ESQUIRE: Is time travel possible?

CARLO ROVELLI: “Look, going to the future is easy — that’s what we do all the time. That’s our life. And jumping to the far future is certainly possible, it’s just an issue of money: if we build a spaceship and go near a black hole and come back, we come back in the future. But going to the past is a different story.”

ESQ: What got you hooked on the concept of time in the first place?

CR: “I was puzzled about time since I was 16. Mostly because I was that generation in which you had to take hallucinog­enic drugs, and take LSD, and I had this incredible experience of being out of time. Then I discovered that there’s this field of physics where there are open questions about ‘What is time?’ and that resonated with my adolescent confusion. So I decided it would be wonderful to spend my life studying these sorts of things.”

ESQ: Were you worried this book would be too dense?

CR: “Yes. Very much. The Seven Brief Lessons had this huge success and I was afraid of writing anything else. The rock band second album theory. I wrote about time because time has been a constant concern in my life. I’ve spent 30 years going around this question. So I decided to do a book which is more difficult, which goes more in-depth,

and risk disappoint­ing people.”

ESQ: Do you think it’s important to write with a sense of humour?
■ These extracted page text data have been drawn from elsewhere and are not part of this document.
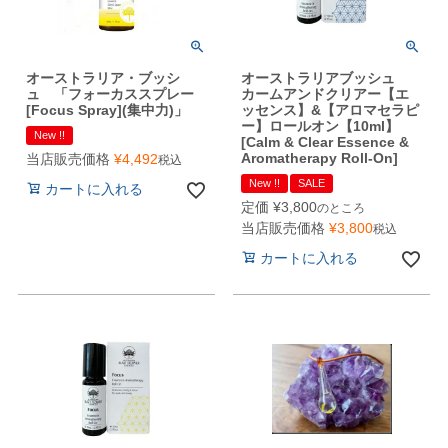
オーストラリア・ブッシ
オーストラリアブッシュ
ュ 「フォーカススプレー
カームアンドクリアー【エ
[Focus Spray](集中力)」
ッセンス】&【アロマセラピ
ー】ロールオン【10ml】
New !!
[Calm & Clear Essence &
Aromatherapy Roll-On]
当店販売価格
¥
4,492
税込
New !!
SALE
カートに入れる
定価
¥
3,800
のところ
当店販売価格
¥
3,800
税込
カートに入れる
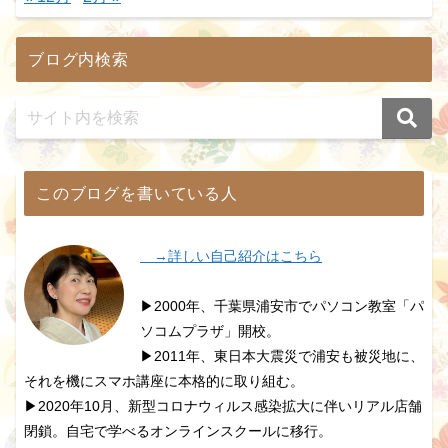
ブログ内検索
このブログを書いている人
→詳しい自己紹介はこちら
▶2000年、千葉県浦安市でパソコン教室「パ
ソコムプラザ」開校。
▶2011年、東日本大震災で浦安も被災地に、
それを機にスマホ講座に本格的に取り組む。
▶2020年10月、新型コロナウィルス感染拡大に伴いリアル店舗
閉鎖。自宅で学べるオンラインスクールに移行。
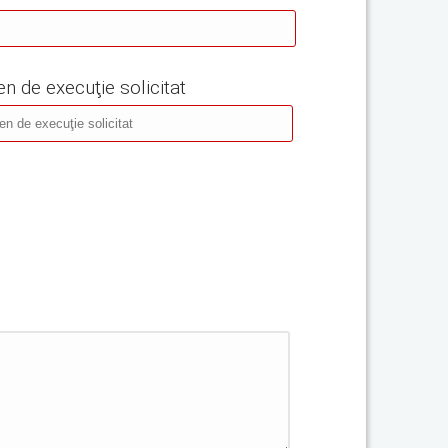
n de execuţie solicitat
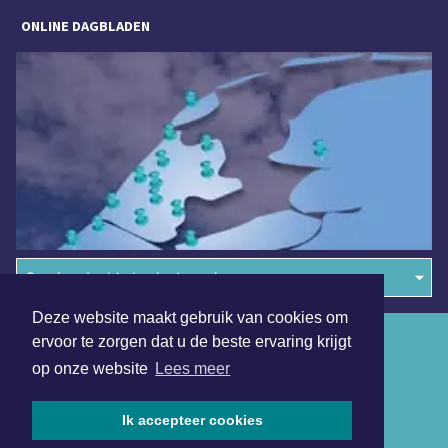
ONLINE DAGBLADEN
Overige dagbladen in de regio
Deze website maakt gebruik van cookies om
Algemene voorwaarden
ervoor te zorgen dat u de beste ervaring krijgt
op onze website
Lees meer
Disclaimer
Privacy Statement
Ik accepteer cookies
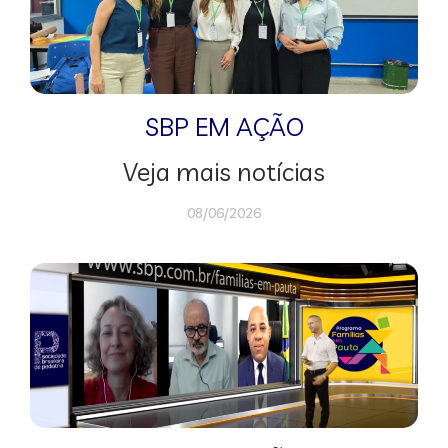
SBP EM AÇÃO
Veja mais notícias
08/06/2026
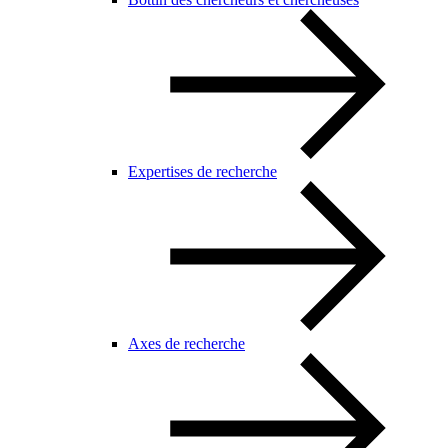
Expertises de recherche
Axes de recherche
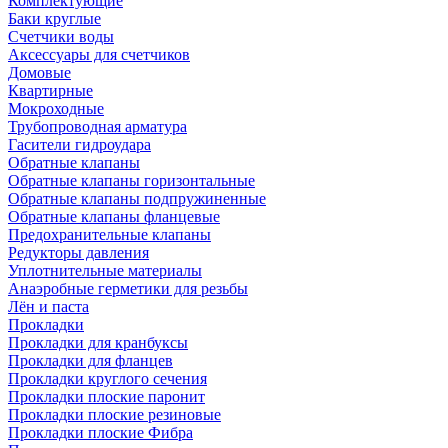
Комплектующие
Баки круглые
Счетчики воды
Аксессуары для счетчиков
Домовые
Квартирные
Мокроходные
Трубопроводная арматура
Гасители гидроудара
Обратные клапаны
Обратные клапаны горизонтальные
Обратные клапаны подпружиненные
Обратные клапаны фланцевые
Предохранительные клапаны
Редукторы давления
Уплотнительные материалы
Анаэробные герметики для резьбы
Лён и паста
Прокладки
Прокладки для кранбуксы
Прокладки для фланцев
Прокладки круглого сечения
Прокладки плоские паронит
Прокладки плоские резиновые
Прокладки плоские Фибра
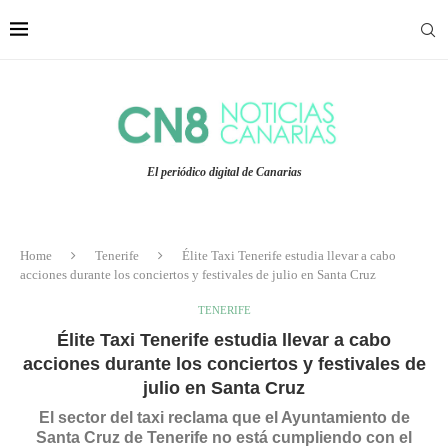
El periódico digital de Canarias
Home
Tenerife
Élite Taxi Tenerife estudia llevar a cabo
acciones durante los conciertos y festivales de julio en Santa Cruz
TENERIFE
Élite Taxi Tenerife estudia llevar a cabo
acciones durante los conciertos y festivales de
julio en Santa Cruz
El sector del taxi reclama que el Ayuntamiento de
Santa Cruz de Tenerife no está cumpliendo con el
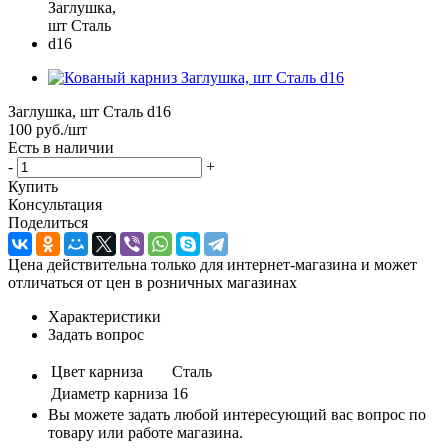
Заглушка, шт Сталь d16
100
руб.
/шт
Есть в наличии
-
+
Купить
Консультация
Поделиться
Цена действительна только для интернет-магазина и может
отличаться от цен в розничных магазинах
Характеристики
Задать вопрос
Цвет карниза
Сталь
Диаметр карниза
16
Вы можете задать любой интересующий вас вопрос по
товару или работе магазина.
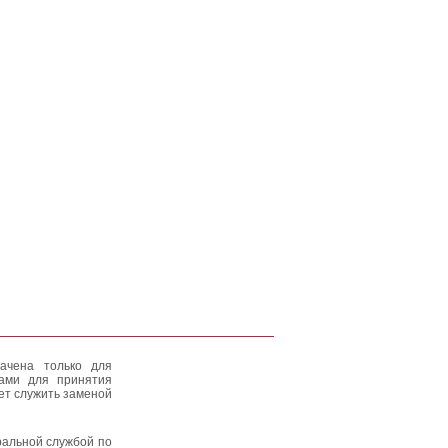
ачена только для
тами для принятия
ет служить заменой
альной службой по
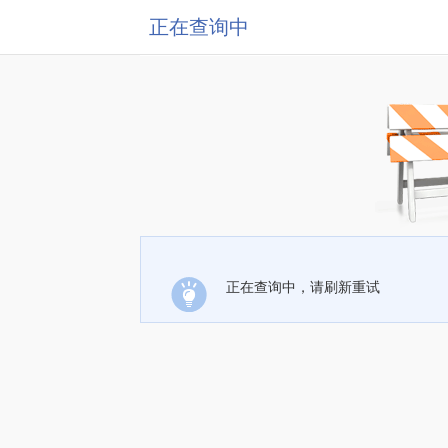
正在查询中
正在查询中，请刷新重试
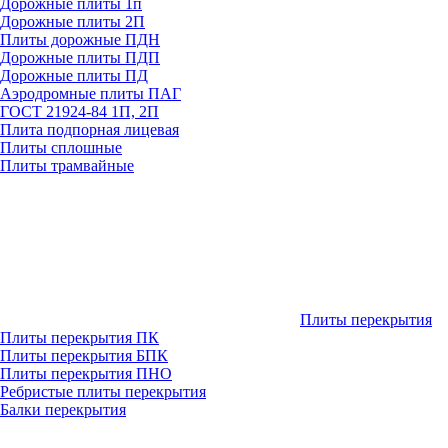
Дорожные плиты 1п
Дорожные плиты 2П
Плиты дорожные ПДН
Дорожные плиты ПДП
Дорожные плиты ПД
Аэродромные плиты ПАГ
ГОСТ 21924-84 1П, 2П
Плита подпорная лицевая
Плиты сплошные
Плиты трамвайные
Плиты перекрытия
Плиты перекрытия ПК
Плиты перекрытия БПК
Плиты перекрытия ПНО
Ребристые плиты перекрытия
Балки перекрытия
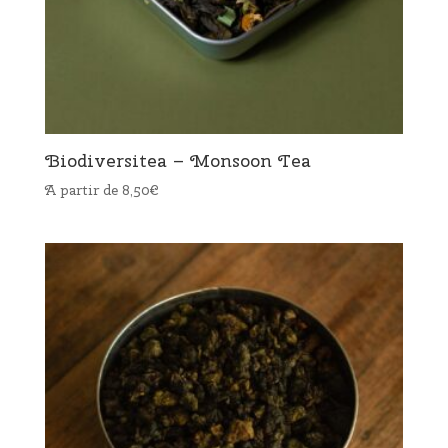
Biodiversitea – Monsoon Tea
A partir de
8,50
€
CR: “Yes, I do. Science often is on the defensive — it has to prove that it’s believable and rational. But I think science writing has been exaggerati­ng trying to keep it dry and purely rational. We human beings are also driven by emotions, so what drives scientists is feelings and emotions, and what drives people’s curiosity is the same thing.”

ESQ: How do your colleagues respond to that approach?

CR: “One of the best reactions I got was from David Gross, who is a Nobel Prize winner, one of the greatest American physicists and an enemy of me in terms of science direction — we have insulted one another more than once publicly — and he wrote an email to me saying, ‘This is fantastic. Thank you for communicat­ing the way I myself view science in such a wonderful way.’ It was a completely positive appreciati­on.”

ESQ: What do you consider a waste of time?

CR: “Oh Facebook. There’s no doubt. It’s a black hole, Facebook. It’s absorbing everybody’s time and energy into an illusion of communicat­ing with the planet, which is not true. You’re just communicat­ing with a teeny fraction of humanity.”

ESQ: Is there another book in the pipeline?

CR: “No. It was a lot of energy to write this one and my job is not to be a writer. My job is to be a physicist and I have things I still want to do.”